For Riddle to continue his assistant directing work, he needed actors and scripts, which wasn’t completely possible until both strikes ended. And while his family could’ve made it through the year financially, he says many in the industry have been facing challenges.

“It’s been really particularly hard on people who are just starting out,” he said. “The people who are really getting hit the hardest by this are the production assistants who are non-union.”

He thinks strikers did the right thing by fighting for a better deal, saying the studios have been “slowly hollowing out the value of the work we do, making it less and less of a career and more and more like a gig thing.”

He’s hopeful that the outcome will make the industry more sustainable for everyone through the next 10 years.

Possible early retirement

Cynthia Kershaw, an art department coordinator for film and TV, filled out LAist’s survey in July. She called herself the poster child for saving because she’s been preparing for a strike like this for quite some time.

Kershaw went through the writer’s guild strike in 2007, and some of that experience prepared her for this moment.

Cynthia Kershaw, a woman with a light skin tone and curly gray and brown hair falling to her shoulders, is wearing a blue and white patterned blouse and a turquoise necklace and looking at the viewer with a faint smile.
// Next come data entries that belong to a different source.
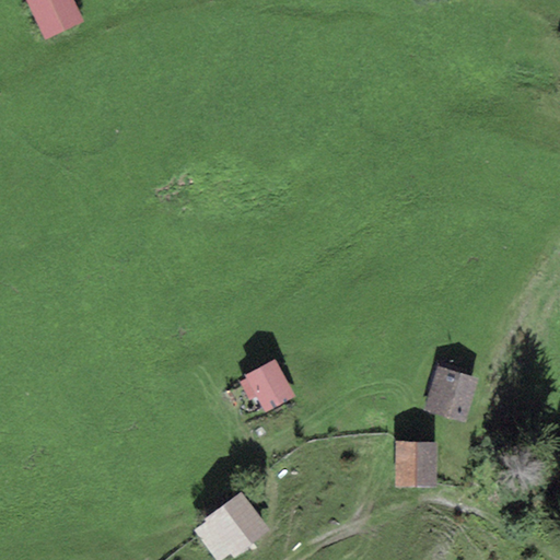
[(71,0),(24,0),(41,38),(81,23),(71,0)]
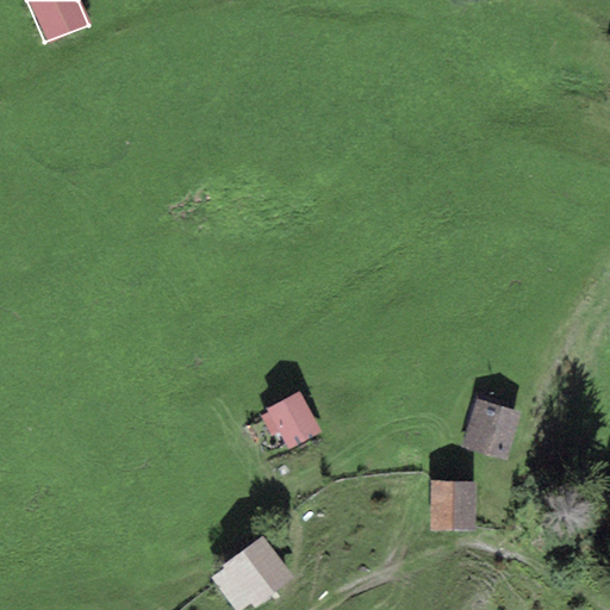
[(321,433),(299,392),(267,410),(288,450),(321,433)]
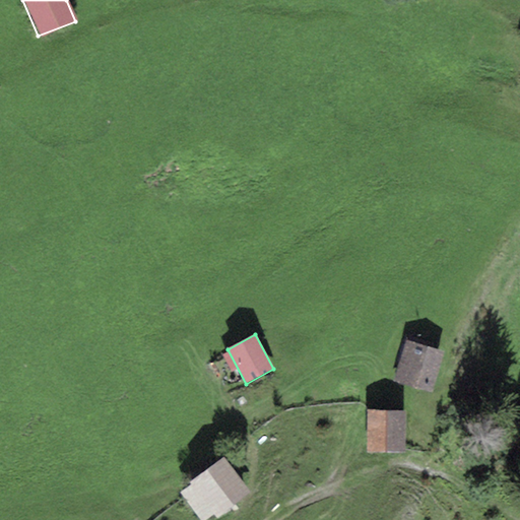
[(432,392),(444,352),(406,341),(394,382),(432,392)]
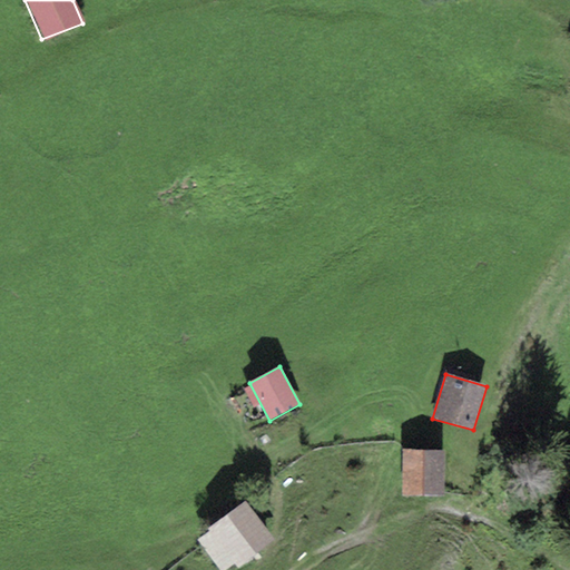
[(444,453),(403,451),(401,494),(442,497),(444,453)]
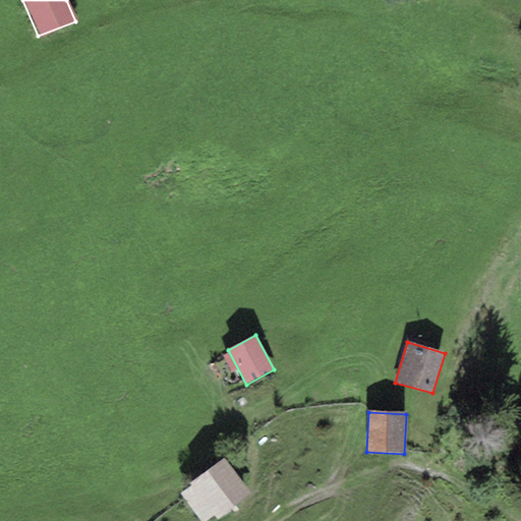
[(251,494),(224,458),(189,484),(191,487),(181,495),(200,520),(206,520),(214,516),(217,520),(251,494)]
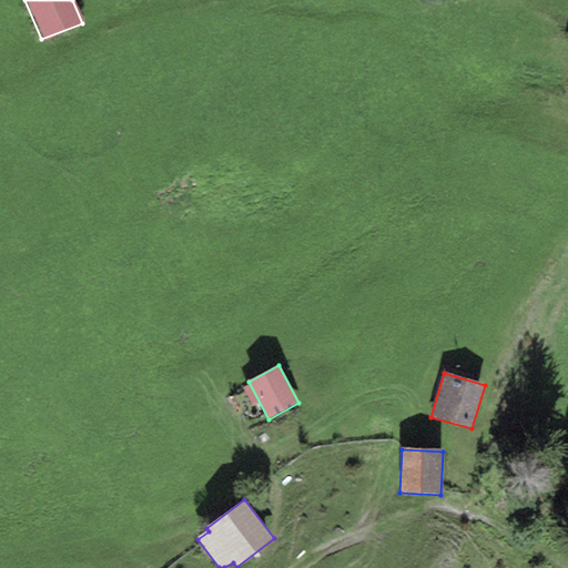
All buildings are outlined.
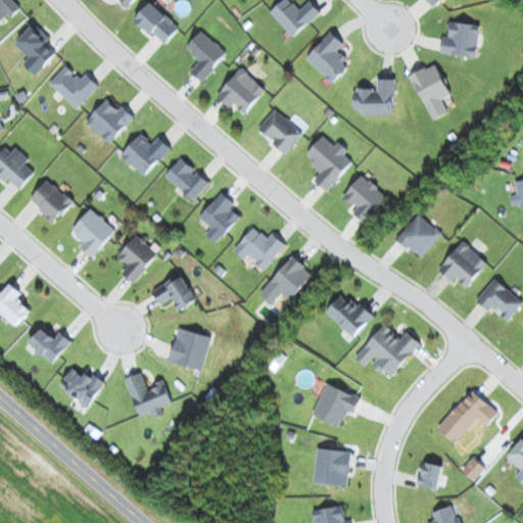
[(0,0),(0,21),(8,14),(11,17),(21,8),(13,0),(0,0)]
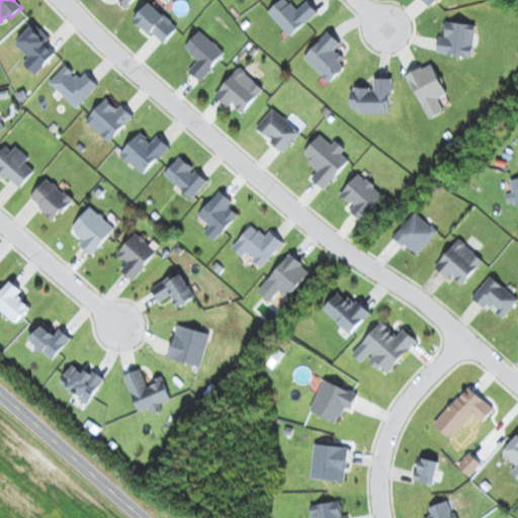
[(279,0),(268,12),(291,36),(318,11),(307,0),(306,0),(296,9),(287,0),(279,0)]
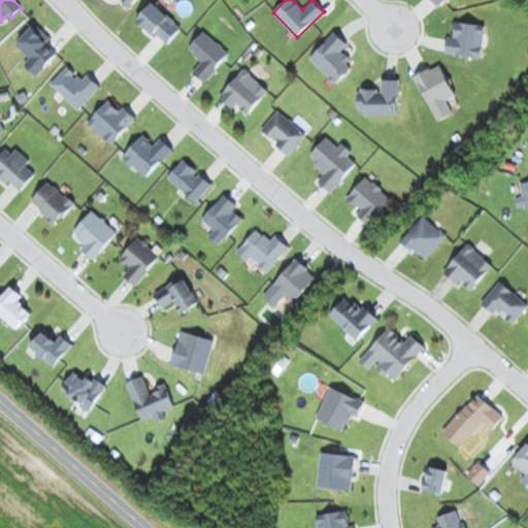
[(166,45),(182,28),(153,2),(137,19),(166,45)]
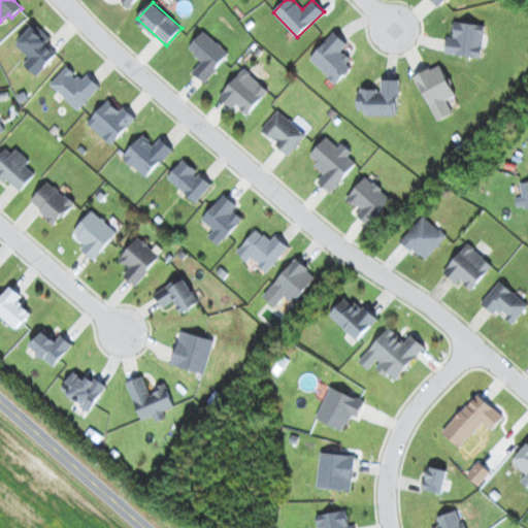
[(447,37),(446,54),(482,58),(485,24),(455,22),(454,37),(447,37)]
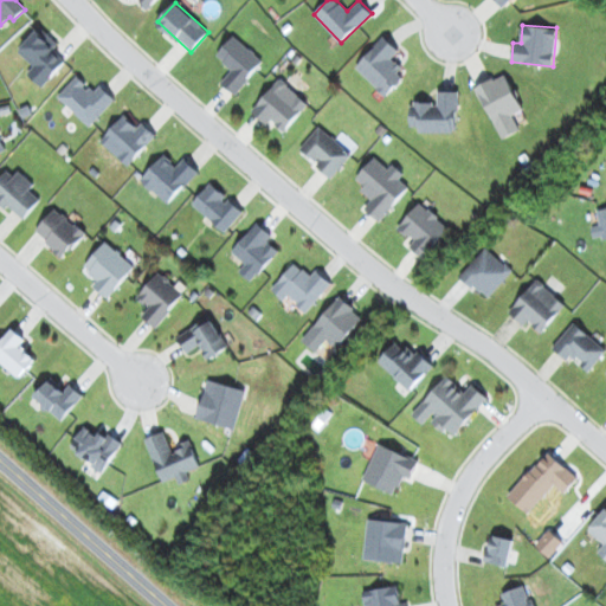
[(42,88),(66,62),(53,50),(58,44),(40,27),(18,51),(33,66),(27,73),(42,88)]
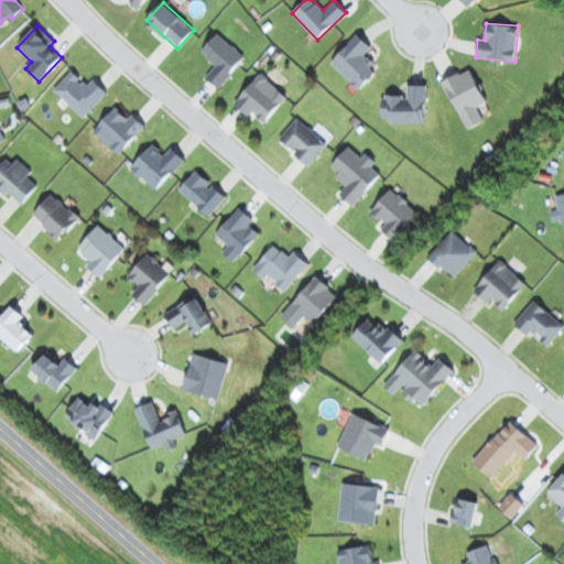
[(202,52),(215,64),(204,77),(219,88),(246,56),(217,33),(202,52)]
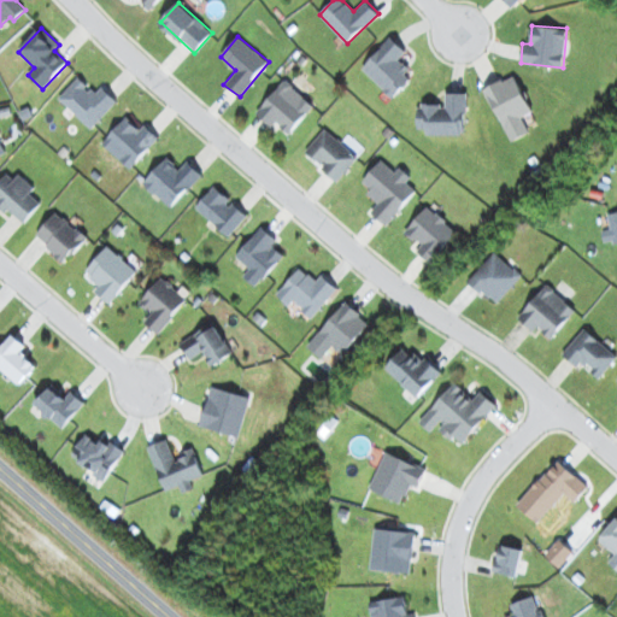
[(362,68),(393,98),(413,76),(398,60),(406,51),(391,36),(362,68)]
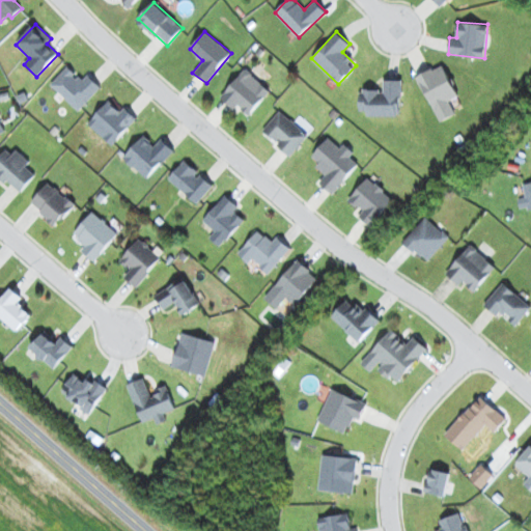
[(458,96),(444,63),(418,75),(439,121),(455,114),(449,101),(458,96)]
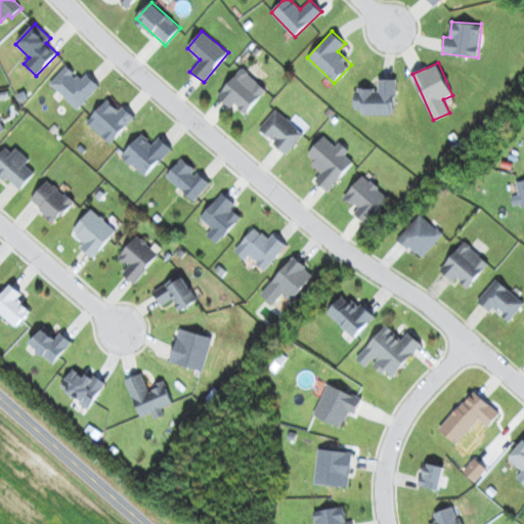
[(78,110),(100,86),(86,73),(81,78),(67,64),(49,83),(78,110)]
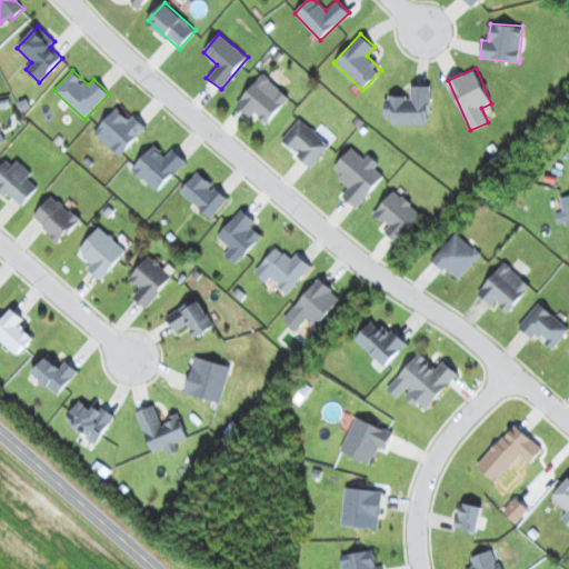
[(237,102),(263,127),(290,98),(263,73),(237,102)]
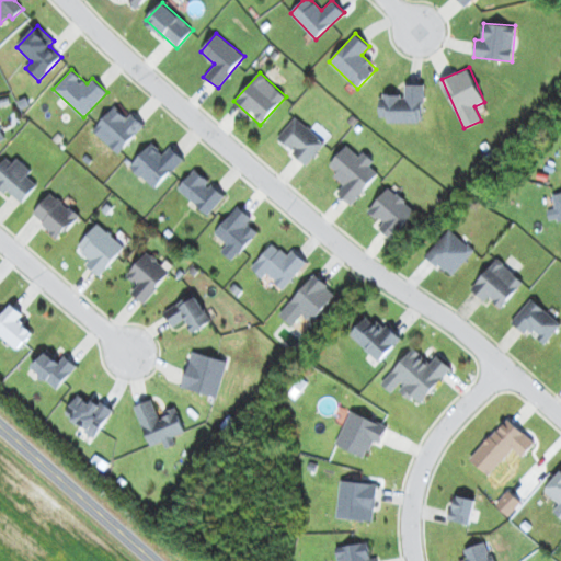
[(424,84),(405,84),(405,95),(380,95),(380,116),(388,116),(388,123),(424,122),(424,84)]
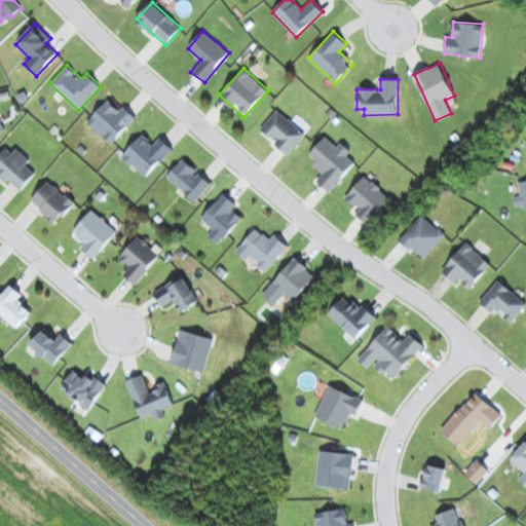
[(123,106),(120,110),(108,99),(87,121),(111,144),(136,117),(123,106)]
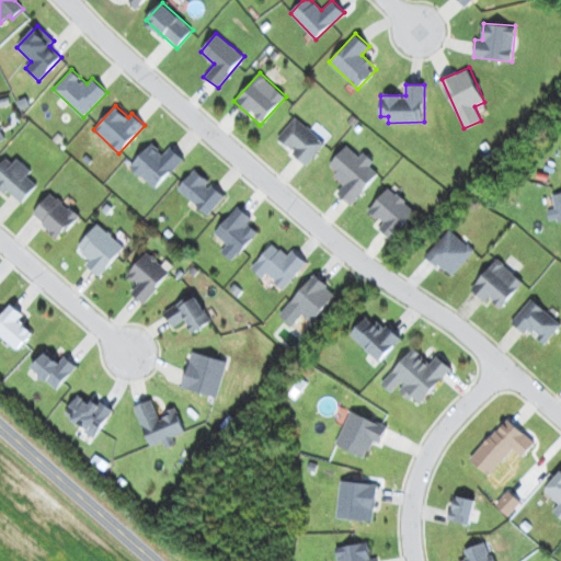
[(293,149),(289,152),(305,167),(325,144),(296,116),(277,137),(293,149)]
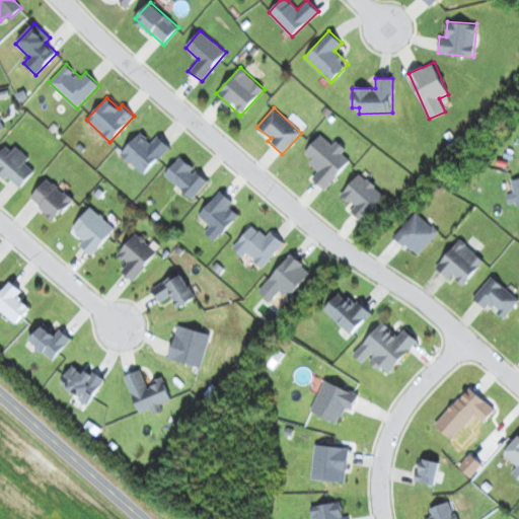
[(143,175),(170,146),(158,135),(151,142),(141,132),(121,153),(143,175)]
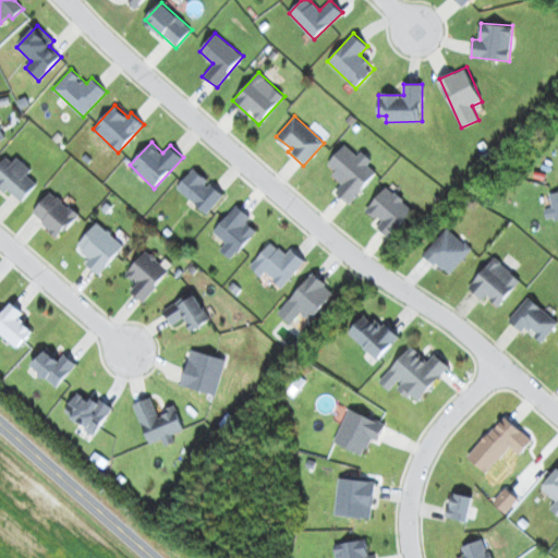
[(328,165),(336,171),(332,176),(340,182),(334,191),(350,205),(377,172),(368,165),(372,160),(362,152),(359,156),(344,144),(328,165)]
Cynthia Kershaw is a long-time Screen Actors Guild member. She is considering early retirement after many years of working in TV and film because of the Hollywood strikes.

(Ashley Balderrama

/

for LAist)

“I’m one of the very fortunate people that had to learn the hard way. The last strike — it was hard,” she said.

Kershaw is a SAG and IATSE member who’s about seven years away from retirement — a track she’s still on. But she’s considering an early retirement because the uncertainty of strikes and the industry in general has been tough. She’s especially concerned about AI in entertainment and that will affect production crew.

“I guess the short end of it is I wish I had a better plan B,” Kershaw said. “To be here at 19 years, trying to wait out a strike just so that I can get my pension, I’m like, ‘wow, I should have had something else up my sleeve.’”

Takeaways from effects

The need for planning is perhaps the largest takeaway people expressed. Kershaw, Colli-Moon, Riddle and Dawkins all saw the strikes as a needed intervention in a money-hungry industry. But it hasn’t come without personal costs.

There’s also the prospect of another union action down the line: IATSE will be negotiating with the AMPTP sometime next year.

It’s not clear yet how the union or entertainment CEOs will engage, but multiple IATSE members LAist spoke to are concerned the length of these strikes will lead to challenges when it’s their turn at the table.